Concernant les grandes entreprises, reconnu pour avoir des budgets suffisamment gros pour préparer leurs Zones de cyberdéfense, les experts de Orange cyberdéfense ont déclaré qu’elles étaient aussi exposées, si les cybercriminels décidèrent de passer via les PME prestataires. Ce qui fera le maillon faible de la fameuse chaîne de sécurité de ces grandes entreprises.

En outre, le déconfinement se présente comme étant une phase très importante dans la lutte contre la cybercriminalité cette année. En effet, les employés après environ 2 mois de télétravail retournerons dans leur entreprise avec des terminaux qui ont utilisé, souvent dans des conditions de remplissant pas les exigences de sécurité. Et cela est à prendre à avec des pincettes. « Lorsqu’un équipement personnel ou professionnel a été utilisé pour un usage professionnel, les applications installées l’ont souvent été en toute autonomie, sans se préoccuper de la sécurité ni de la confidentialité », explique Nicolas Arpagian. Dans un tel contexte, il est recommandé aux entreprises de prévoir un audit de sécurité, dans le but de s’assurer que les terminaux des employés qui sont censés se reconnecter aux systèmes informatiques des entreprises répondent aux normes sanitaires numérique convenables et optimales.

Pour leur faciliter la tâche, les entreprises peuvent faire appel aux services de sociétés spécialisées externes ou tout simplement à des hackers et freelances. Ceux-ci pourront les aider à améliorer leur dispositif de sécurité en détectant de prime abord des failles des sécurités qui par la suite pourrait être comblées avant qu’elles ne soient exploitables et exploitées.

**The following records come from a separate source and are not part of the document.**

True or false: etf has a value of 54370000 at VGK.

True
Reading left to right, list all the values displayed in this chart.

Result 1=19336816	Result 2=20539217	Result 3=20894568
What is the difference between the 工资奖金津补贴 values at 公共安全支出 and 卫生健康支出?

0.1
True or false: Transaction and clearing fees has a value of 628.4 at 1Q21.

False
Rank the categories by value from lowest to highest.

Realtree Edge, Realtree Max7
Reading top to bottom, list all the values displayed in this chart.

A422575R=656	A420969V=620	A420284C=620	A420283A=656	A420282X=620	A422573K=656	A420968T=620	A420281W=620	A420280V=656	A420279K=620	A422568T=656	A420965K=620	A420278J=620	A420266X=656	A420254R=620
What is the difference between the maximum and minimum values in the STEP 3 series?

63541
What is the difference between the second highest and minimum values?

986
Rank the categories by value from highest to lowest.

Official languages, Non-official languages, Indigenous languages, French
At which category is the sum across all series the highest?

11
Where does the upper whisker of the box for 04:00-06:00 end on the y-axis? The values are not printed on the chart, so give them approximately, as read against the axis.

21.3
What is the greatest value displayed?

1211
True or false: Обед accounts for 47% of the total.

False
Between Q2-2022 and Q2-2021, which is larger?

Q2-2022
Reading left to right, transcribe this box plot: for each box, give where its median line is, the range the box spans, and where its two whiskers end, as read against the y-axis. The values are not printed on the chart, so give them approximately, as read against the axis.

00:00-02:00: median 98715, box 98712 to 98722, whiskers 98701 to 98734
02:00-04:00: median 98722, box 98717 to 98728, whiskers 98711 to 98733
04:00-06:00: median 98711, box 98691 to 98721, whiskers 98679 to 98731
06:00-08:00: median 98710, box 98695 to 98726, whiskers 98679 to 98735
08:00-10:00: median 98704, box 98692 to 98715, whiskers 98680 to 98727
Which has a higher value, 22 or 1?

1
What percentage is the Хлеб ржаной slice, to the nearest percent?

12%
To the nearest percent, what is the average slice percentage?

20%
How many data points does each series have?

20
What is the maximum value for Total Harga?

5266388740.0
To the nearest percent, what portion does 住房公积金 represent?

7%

Mais par-dessus tout, il faut signifier que la sécurité informatique est une question de constance.

 « Les outils pour se protéger ne sont pas forcément coûteux. Il peut s’agir de sauvegarder ses données toutes les 48 heures pour ne pas avoir à céder à une demande de rançon en cas de vol de sa base de données », souligne Nicolas Arpagian. Aucune stratégie de défense contre la cybermalveillance puisse fonctionner correctement, il faudrait repenser la place de l’homme dans tous les chemins possibles. De sorte que si une PME exigeant de la part de ses collaborateurs de changer leur mot de passe chaque mois, il faudrait que cette entreprise puisse mettre en œuvre tous les moyens pour assurer le respect de cette règle dans le temps. Généralement pour les petites entreprises, cela est véritablement difficile. Selon Nicolas Arpagian, le VP de Orange cyberdéfense : « il faut une prise de conscience du dirigeant ou de l’équipe de fonction. Si ce n’est pas l’affaire d’une personne en particulier au sein de la PME, ce doit être l’affaire de tous. ».